How to compare files in two folders using cmp?

i recently copied 400GB of data from a NTFS drive to a ext4 drive. I want to verify that the data is 100% identical to the original.

I wanted to use cmp but it only does two files. The directory that was copied contains many subdirectories and all sorts of files (not just text).

So I guess what I want to know is:

  1. Is CMP the right command to use to compare (verify identical data) of two files regardless of its type? eg video, document, executable, zip, encrypted file etc

  2. How would you write a quick shell script to compare two folders?

So far i thought of two ways:

  1. supply the directories of each:
    Source: /media/ntfsdrive/data
    New Copy: /media/ext4drive/data

But this seems difficult.

  1. run find . in each directory (source and the new copy) - should b exactly the same if you output to a file and do a diff.
    some how run CMP for each listing.

This seems difficult too but some what easier. I have no shell programming experience though, so does anyone know a quick way of doing this? Any help would be highly appreciated. Thank you!

Yes, 'cmp' does a byte by byte comparison of two files.

One way would be ...

# Build first the lists to be compared:

	find /media/ntfsdrive/data/ /media/ext4drive/data/ -type f  |
               awk '/\/media\/ntfsdrive\/data\// { print > "list_1" }
                    /\/media\/ext4drive\/data\// { print > "list_2" }' 
	
# Do the actual comparison with 'cmp', ( assuming no whitespaces in the filenames ):

	 awk '{ getline s < "list_2"; print "cmp", $0, s }' list_1 | sh

Note that one list's filenames have to be in precise order with their counterparts in the other list, for 'cmp' to work correctly.

man find (Linux) plus man md5sum (Linux) should do the trick:

cd /media/ntfsdrive/data; find . -type f -exec md5sum {} \+ | ( cd /media/ext4drive/data; md5sum -c --quiet )
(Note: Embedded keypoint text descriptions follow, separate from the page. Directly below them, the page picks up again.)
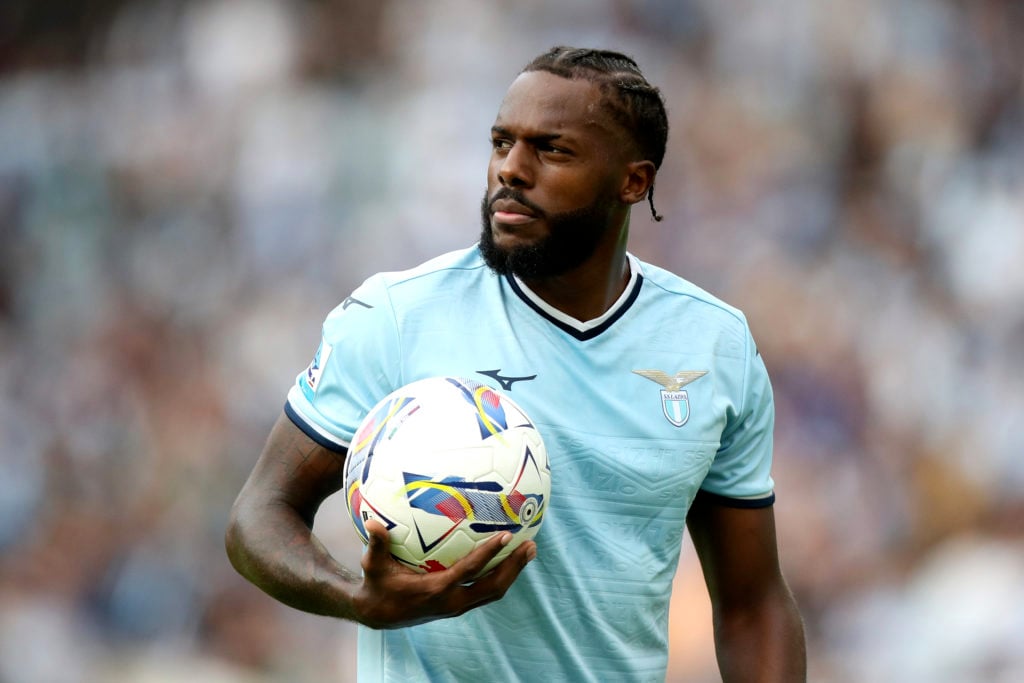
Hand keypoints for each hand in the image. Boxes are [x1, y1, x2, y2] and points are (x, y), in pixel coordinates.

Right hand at [352, 520, 536, 628]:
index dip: (488, 554)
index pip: (469, 571)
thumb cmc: (377, 584)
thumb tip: (373, 523)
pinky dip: (500, 575)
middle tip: (531, 546)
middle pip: (492, 587)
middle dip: (514, 567)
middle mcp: (452, 602)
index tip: (506, 536)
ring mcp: (458, 606)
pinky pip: (486, 591)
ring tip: (529, 550)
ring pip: (493, 591)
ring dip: (512, 572)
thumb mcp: (373, 565)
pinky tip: (508, 558)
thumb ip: (376, 544)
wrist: (379, 614)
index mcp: (436, 591)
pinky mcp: (459, 605)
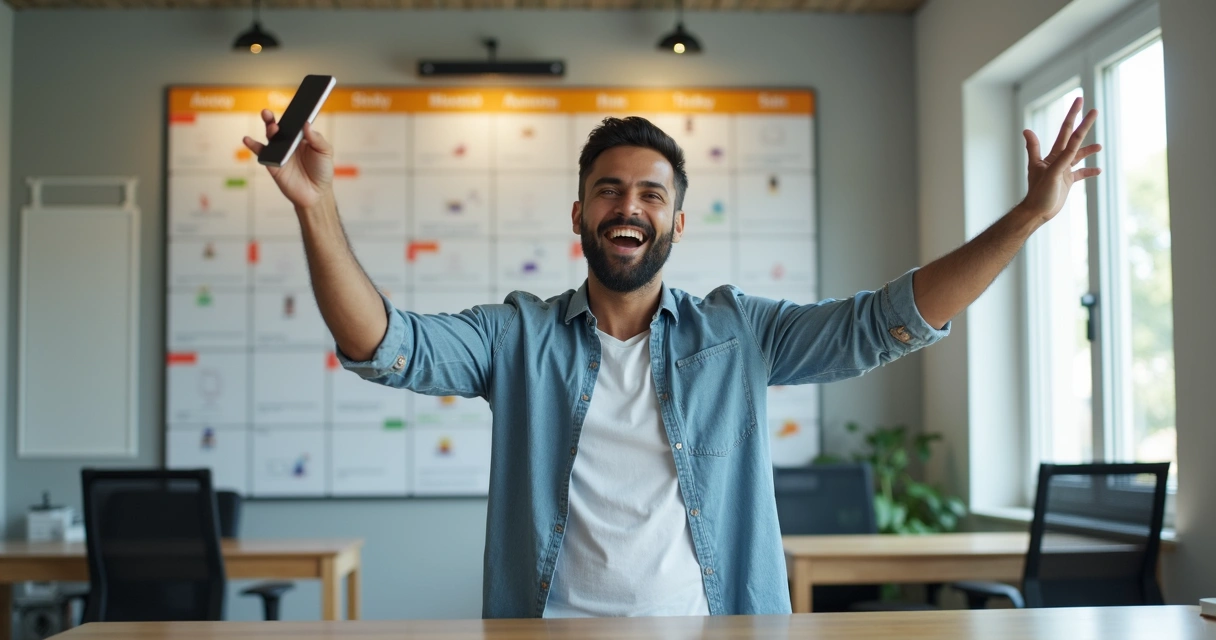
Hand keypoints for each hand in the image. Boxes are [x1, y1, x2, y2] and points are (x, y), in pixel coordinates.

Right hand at [242, 110, 333, 210]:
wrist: (317, 194)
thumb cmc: (322, 171)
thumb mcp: (325, 152)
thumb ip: (317, 138)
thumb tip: (306, 124)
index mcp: (301, 138)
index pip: (292, 123)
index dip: (290, 115)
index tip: (288, 107)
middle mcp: (288, 143)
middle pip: (277, 128)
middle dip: (271, 119)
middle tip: (267, 113)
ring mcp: (279, 153)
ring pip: (270, 138)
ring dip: (268, 131)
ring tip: (272, 128)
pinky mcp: (272, 165)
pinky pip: (261, 153)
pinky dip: (253, 146)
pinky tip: (247, 139)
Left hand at [1020, 97, 1102, 223]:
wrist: (1037, 212)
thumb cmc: (1038, 193)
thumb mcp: (1044, 171)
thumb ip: (1041, 150)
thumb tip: (1026, 130)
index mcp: (1054, 154)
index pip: (1066, 131)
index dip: (1073, 115)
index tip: (1080, 100)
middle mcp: (1058, 159)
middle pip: (1074, 138)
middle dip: (1084, 124)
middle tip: (1095, 110)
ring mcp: (1063, 169)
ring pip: (1078, 155)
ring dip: (1088, 150)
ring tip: (1100, 147)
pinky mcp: (1067, 181)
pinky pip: (1080, 173)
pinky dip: (1088, 171)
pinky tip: (1098, 170)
If both directory trees are intended to be identical (no files in one that are not in the other):

diff -r /media/ntfsdrive/data /media/ext4drive/data

If both trees are identical, diff will be silent and not generate any output; its exit status will be zero.

Regards,
Alister

---------- Post updated at 07:07 PM ---------- Previous update was at 06:53 PM ----------

Another option using find and cmp which ignores any extra files at the destination tree (so long as each file was copied correctly we're happy):

find /media/ntfsdrive/data -type f -exec sh -c '
    for f; do
        cmp "$f" /media/ext4drive"${f#/media/ntfsdrive}"
    done
' sh {} +

Regards,
Alister

Alistair, i wanted to use diff command because it can do things recursively, but isnt that only for text files? I mean it says it does a line by line comparison, where cmp does byte by byte. I am dealing with alot of non-text files as well.

It can compare binary files, though it may not actually generate a diff if they differ; it may simply print the two filenames and the word "differ" to let you know, along with returing a non-zero exit status.